Une instabilité prévisible des pays de la zone euro

Les dispositions du traité de Maastricht portaient en germe les crises actuelles de la dette. Mais, à l’époque, toute critique était assimilée à du nationalisme antieuropéen.

Thierry Brun  • 1 juillet 2010 abonné·es

La crise de la dette des pays membres de la zone euro, loin d’être terminée, a confirmé que la règle d’or de Maastricht, maintes fois dénoncée dans Politis, était très réductrice, et même insoutenable, pour les États membres de l’Union européenne, qui ont cumulé les déficits après la crise financière de 2008. Un tel scénario était pourtant parfaitement prévisible. Nous l’avions d’ailleurs évoqué ainsi en juin 1992 (Politis n° 188) : « En cas de crise type 1929, de krach boursier ou de choc pétrolier, la réponse traditionnelle d’une relance nationale financée par le déficit budgétaire est prohibée, union oblige. Une étude de l’université de Liverpool montre d’ailleurs que l’affaiblissement des stabilisateurs économiques pourrait déboucher sur un taux d’instabilité dans la communauté de 80 % supérieur à ce qu’il serait sans harmonisation. »

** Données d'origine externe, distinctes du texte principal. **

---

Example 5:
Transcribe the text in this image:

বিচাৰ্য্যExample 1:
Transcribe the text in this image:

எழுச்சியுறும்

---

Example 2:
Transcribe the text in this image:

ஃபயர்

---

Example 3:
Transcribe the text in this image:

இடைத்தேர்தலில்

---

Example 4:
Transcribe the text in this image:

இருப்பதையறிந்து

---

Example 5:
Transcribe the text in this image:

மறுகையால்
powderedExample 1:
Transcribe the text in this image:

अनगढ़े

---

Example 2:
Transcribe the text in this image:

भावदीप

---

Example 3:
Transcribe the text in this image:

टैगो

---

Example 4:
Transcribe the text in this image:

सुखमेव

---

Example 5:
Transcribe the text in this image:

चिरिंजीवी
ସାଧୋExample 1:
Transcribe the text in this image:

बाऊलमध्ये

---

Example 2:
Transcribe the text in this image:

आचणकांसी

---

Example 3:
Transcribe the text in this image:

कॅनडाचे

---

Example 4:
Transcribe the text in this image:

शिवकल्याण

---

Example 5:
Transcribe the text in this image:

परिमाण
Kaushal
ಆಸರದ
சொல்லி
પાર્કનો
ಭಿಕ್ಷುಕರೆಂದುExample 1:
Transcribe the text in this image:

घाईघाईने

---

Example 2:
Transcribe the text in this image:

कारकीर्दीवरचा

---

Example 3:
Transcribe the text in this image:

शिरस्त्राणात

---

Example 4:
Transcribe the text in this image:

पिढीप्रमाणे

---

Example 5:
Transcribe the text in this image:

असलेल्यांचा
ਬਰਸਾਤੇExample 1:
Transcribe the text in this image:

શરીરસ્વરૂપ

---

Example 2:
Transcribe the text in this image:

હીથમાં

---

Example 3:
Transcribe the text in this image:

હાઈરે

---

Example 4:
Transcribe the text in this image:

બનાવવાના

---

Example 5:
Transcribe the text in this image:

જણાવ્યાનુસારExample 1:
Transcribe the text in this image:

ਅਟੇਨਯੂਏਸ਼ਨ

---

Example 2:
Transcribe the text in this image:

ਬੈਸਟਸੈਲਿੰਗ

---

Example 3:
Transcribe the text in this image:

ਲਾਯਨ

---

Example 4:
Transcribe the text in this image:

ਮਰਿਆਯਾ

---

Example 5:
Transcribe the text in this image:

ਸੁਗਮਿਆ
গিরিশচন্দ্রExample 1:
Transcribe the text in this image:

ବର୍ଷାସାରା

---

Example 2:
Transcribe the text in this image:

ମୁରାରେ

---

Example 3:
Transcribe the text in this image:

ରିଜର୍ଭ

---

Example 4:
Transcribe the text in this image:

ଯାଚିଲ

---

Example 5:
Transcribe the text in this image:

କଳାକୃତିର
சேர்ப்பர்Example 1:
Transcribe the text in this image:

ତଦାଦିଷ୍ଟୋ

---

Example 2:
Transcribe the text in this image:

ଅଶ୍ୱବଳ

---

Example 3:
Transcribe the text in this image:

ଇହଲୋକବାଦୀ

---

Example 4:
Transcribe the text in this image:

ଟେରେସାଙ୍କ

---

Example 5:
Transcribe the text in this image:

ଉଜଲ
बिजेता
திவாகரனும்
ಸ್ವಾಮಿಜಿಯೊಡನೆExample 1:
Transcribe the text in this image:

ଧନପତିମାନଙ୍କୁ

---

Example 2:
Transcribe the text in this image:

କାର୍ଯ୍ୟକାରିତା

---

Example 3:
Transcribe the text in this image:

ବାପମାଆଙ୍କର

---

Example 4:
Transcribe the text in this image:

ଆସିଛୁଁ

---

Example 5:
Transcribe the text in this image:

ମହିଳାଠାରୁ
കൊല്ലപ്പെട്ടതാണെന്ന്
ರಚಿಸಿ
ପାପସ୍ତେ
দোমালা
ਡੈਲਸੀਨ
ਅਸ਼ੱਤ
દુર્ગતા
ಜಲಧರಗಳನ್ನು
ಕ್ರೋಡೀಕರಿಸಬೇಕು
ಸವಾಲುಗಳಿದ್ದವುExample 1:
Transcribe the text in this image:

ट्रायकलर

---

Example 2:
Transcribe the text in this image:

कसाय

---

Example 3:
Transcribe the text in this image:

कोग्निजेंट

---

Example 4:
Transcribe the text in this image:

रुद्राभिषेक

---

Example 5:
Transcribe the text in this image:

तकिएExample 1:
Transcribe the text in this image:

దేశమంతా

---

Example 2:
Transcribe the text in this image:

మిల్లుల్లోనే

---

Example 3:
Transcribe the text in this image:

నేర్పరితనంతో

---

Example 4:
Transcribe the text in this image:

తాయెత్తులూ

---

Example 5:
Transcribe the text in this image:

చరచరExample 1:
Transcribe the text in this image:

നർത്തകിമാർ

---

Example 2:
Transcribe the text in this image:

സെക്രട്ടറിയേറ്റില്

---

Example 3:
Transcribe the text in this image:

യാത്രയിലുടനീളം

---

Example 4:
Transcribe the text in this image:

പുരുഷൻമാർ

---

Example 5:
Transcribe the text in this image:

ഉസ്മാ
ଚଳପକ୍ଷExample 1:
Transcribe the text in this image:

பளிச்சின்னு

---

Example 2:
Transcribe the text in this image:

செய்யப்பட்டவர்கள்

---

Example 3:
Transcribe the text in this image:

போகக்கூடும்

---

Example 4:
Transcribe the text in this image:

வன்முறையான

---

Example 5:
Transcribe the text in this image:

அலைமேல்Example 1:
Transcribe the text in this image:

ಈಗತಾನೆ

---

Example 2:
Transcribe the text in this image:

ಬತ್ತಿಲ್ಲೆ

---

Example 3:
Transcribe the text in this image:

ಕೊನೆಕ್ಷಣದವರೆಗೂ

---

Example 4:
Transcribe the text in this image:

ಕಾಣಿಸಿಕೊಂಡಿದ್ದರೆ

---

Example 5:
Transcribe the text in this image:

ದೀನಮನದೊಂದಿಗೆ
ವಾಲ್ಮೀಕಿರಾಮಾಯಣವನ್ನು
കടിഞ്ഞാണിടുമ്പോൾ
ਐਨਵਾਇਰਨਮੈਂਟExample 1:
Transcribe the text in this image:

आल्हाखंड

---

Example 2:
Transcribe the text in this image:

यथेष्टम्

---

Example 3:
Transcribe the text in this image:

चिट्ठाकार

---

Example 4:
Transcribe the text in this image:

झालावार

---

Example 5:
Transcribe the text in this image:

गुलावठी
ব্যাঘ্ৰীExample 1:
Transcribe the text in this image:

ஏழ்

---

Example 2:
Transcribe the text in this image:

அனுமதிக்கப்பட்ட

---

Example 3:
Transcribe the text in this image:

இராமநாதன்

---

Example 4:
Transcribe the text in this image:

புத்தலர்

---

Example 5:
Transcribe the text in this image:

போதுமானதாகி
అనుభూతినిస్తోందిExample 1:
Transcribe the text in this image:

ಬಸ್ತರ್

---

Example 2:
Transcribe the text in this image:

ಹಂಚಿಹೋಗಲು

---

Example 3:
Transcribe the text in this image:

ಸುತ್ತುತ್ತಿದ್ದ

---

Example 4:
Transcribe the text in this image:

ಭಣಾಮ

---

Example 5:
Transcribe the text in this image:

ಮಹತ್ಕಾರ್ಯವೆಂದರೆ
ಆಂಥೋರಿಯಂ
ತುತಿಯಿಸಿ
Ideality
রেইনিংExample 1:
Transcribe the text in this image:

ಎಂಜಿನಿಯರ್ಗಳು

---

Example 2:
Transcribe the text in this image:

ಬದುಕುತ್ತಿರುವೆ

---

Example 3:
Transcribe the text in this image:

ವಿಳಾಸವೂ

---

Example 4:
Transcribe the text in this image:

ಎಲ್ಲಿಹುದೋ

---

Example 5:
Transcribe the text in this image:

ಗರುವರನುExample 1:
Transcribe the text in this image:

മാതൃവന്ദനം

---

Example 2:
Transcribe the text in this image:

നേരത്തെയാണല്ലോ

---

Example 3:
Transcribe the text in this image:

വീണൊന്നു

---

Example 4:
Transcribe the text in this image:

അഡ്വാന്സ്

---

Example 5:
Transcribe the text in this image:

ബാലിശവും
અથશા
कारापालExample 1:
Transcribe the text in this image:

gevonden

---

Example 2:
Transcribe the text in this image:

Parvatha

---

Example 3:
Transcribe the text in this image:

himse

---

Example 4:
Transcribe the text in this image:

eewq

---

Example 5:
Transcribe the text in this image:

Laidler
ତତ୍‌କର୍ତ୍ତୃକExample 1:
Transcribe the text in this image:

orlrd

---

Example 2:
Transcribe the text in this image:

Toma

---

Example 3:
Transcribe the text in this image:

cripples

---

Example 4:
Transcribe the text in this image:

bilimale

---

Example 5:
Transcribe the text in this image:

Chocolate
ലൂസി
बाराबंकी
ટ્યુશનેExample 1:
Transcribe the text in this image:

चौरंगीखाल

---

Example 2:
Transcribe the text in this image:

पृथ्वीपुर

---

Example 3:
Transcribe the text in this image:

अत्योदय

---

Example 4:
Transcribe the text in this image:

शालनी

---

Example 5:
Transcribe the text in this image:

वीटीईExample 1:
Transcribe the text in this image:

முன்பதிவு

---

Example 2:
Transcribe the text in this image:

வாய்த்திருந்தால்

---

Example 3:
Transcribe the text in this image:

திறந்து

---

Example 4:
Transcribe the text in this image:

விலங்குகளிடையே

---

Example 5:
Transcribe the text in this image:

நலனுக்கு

À l’époque, rappelons que toute critique des accords de Maastricht était assimilée à des manifestations de nationalisme antieuropéen. Pourtant, c’est un « patron » peu suspect de tomber dans ce travers qui confiait ne pas voir « comment l’Espagne, le Portugal, la Grèce, l’Irlande pourraient satisfaire aux objectifs de convergence  [fixés par le traité de Maastricht] sans mener des politiques restrictives génératrices de chômage » ( Politis , 2 juillet 1992).
Alors que ces mêmes pays sont en 2010 dans la tourmente de la dette et du chômage, l’économiste Dominique Plihon rappelait, dans un entretien publié le 6 mai dernier : « La crise grecque démontre l’échec de la conception d’une Europe fondée sur l’euro et le marché unique, donc fondée sur la seule logique de marché et de concurrence. Avec l’idée que les pays convergeraient tous vers des modes d’organisation, de production, etc., homogènes. On s’aperçoit aujourd’hui qu’il n’en est rien. Les promoteurs de l’union ont sous-estimé l’hétérogénéité des pays et le fait qu’il y a une dimension institutionnelle fondamentale dans une union économique et monétaire : si on n’a pas de gouvernement, l’union économique et monétaire est vouée à des crises, voire même à sa disparition ! » À dix-huit ans d’intervalle, nous n’avons pas changé de discours.